First, the way the EU talks about the value of waste is something the US is really bad at. Unless you’re in the waste/materials management field and understand the complexities of recycling markets there is little knowledge that what you throw away has not only a financial value but a caloric value as well. To me, that’s a fundamnetal building block to resource conservation. If you don’t understand that resources are finite and have more than one type of value, you can’t understand that burying it in the ground isn’t its best possible use. And let’s take a second to call out the myth of future “landfill excavation.” Sending it back into the economy as a valuable input is more than just recycling. It’s how we can redefine, redesign and remanufacture products and that circularity is key. The EU is bounds ahead of the US on this because there is a cultural and legislative competency around this.
Next, WtE is visible. The SySav plant has a sign on it. Everyone knows what it is, everyone knows that’s where their trash goes. As much as we love advertising in the US, we don’t advertise where our waste goes. It’s hidden under freeway overpasses or up unmarked roads. Unless you live right next to it, you don’t know where the landfills are. I don’t think it’s reasonable for every person to have an in-depth knowledge of what happens to their waste. I do think it’s reasonable to know that it does go somewhere whether it’s down the road or across state lines. It shouldn’t be a secret. I believe this visibility will help generate the value of ‘waste’.

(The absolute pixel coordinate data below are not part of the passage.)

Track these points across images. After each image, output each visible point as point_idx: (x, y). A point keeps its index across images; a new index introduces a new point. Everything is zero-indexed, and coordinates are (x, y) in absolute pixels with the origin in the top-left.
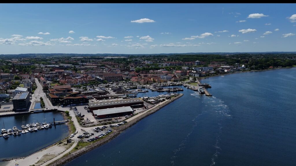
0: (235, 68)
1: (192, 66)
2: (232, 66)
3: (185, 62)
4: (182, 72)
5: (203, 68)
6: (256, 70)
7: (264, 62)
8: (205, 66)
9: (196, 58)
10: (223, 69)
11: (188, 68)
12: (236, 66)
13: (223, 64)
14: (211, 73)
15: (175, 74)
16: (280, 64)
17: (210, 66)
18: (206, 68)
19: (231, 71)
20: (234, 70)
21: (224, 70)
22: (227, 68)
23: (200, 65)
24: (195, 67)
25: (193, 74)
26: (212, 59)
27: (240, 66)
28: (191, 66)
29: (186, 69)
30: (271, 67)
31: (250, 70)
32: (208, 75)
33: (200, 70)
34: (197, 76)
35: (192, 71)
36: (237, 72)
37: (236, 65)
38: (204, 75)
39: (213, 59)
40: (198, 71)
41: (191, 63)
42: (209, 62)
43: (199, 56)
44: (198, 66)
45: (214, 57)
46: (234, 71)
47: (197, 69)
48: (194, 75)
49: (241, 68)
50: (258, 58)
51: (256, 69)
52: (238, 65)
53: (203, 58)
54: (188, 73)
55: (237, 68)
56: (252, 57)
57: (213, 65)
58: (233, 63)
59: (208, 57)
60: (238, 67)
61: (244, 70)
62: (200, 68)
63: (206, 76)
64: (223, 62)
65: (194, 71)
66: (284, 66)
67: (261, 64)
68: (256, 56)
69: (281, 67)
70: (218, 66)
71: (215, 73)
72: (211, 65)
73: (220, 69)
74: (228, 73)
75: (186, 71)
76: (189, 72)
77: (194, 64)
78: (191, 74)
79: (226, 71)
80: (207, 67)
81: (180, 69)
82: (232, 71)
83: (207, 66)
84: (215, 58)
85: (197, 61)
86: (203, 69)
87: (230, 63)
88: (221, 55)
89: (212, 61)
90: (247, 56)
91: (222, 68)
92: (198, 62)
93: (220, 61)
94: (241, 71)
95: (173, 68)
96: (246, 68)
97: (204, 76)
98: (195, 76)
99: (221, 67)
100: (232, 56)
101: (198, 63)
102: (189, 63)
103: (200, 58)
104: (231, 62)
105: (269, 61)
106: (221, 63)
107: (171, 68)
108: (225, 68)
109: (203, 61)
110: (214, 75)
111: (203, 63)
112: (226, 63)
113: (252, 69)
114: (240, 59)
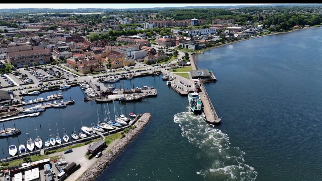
0: (248, 30)
1: (186, 27)
2: (244, 27)
3: (177, 21)
4: (168, 41)
5: (203, 30)
6: (278, 33)
7: (285, 19)
8: (205, 27)
9: (194, 14)
10: (231, 32)
11: (180, 31)
12: (249, 26)
13: (230, 22)
14: (214, 41)
15: (158, 43)
16: (307, 21)
17: (213, 27)
18: (206, 31)
19: (243, 34)
20: (247, 32)
21: (233, 35)
22: (236, 30)
23: (198, 25)
24: (191, 29)
25: (185, 45)
26: (214, 15)
27: (255, 26)
28: (184, 28)
29: (176, 32)
30: (296, 26)
31: (269, 33)
32: (209, 45)
33: (198, 36)
34: (191, 47)
35: (185, 38)
36: (252, 36)
37: (248, 24)
38: (203, 45)
39: (216, 15)
40: (194, 37)
41: (186, 22)
42: (211, 19)
43: (197, 11)
44: (194, 27)
45: (217, 12)
46: (248, 35)
47: (193, 33)
48: (187, 46)
49: (257, 29)
50: (270, 12)
51: (277, 31)
52: (251, 24)
53: (203, 14)
54: (177, 42)
55: (251, 30)
56: (263, 11)
57: (216, 25)
58: (243, 21)
59: (208, 12)
60: (251, 27)
61: (261, 33)
62: (198, 30)
63: (206, 48)
64: (230, 20)
65: (187, 37)
66: (311, 25)
67: (283, 21)
68: (267, 9)
69: (309, 26)
70: (224, 27)
71: (220, 41)
72: (214, 25)
73: (227, 32)
74: (239, 40)
75: (175, 38)
76: (180, 40)
77: (189, 24)
78: (182, 44)
79: (236, 35)
80: (208, 29)
81: (168, 32)
82: (245, 34)
83: (208, 27)
84: (218, 14)
85: (194, 19)
86: (202, 33)
87: (239, 21)
88: (225, 9)
89: (214, 19)
90: (256, 10)
91: (230, 30)
92: (195, 21)
93: (225, 19)
94: (257, 34)
95: (157, 32)
96: (263, 28)
97: (203, 47)
98: (189, 47)
99: (227, 29)
100: (238, 10)
101: (195, 23)
102: (182, 23)
103: (198, 13)
104: (241, 19)
105: (290, 17)
106: (227, 21)
107: (155, 32)
108: (234, 30)
109: (203, 18)
110: (218, 45)
111: (202, 22)
112: (233, 21)
113: (272, 30)
114: (248, 13)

I’m not claiming to be an expert in this. I did a ton of research for this post and am still toiling with the international complexity of differing waste management systems. I didn’t even have space to touch on how China’s SWORD policy is affecting domestic recycling in the US. So I’m not preaching that California or the US should embrace incineration. I think the negative cultural perception of WtE is too ingrained. There is too much baggage and too little money.
What I do hope is that as the US becomes ‘woke’ about plastic straws and microplastics, we can also embrace a more fundamental understanding of how resources flow through our economy. We can demand waste to move out of the shadows as something to be ashamed of and redesign a system for the long term. It should be a catalyst for something bigger. and I hope I won’t forgo any potential job offers by admitting my modest sympathies of WtE infrastructure.
This conversation for me is far from over – I would love to hear your thoughts on the cultural perceptions and scientific realities of WtE vs. Landfilling!
*Please note the source of both maps seems bias.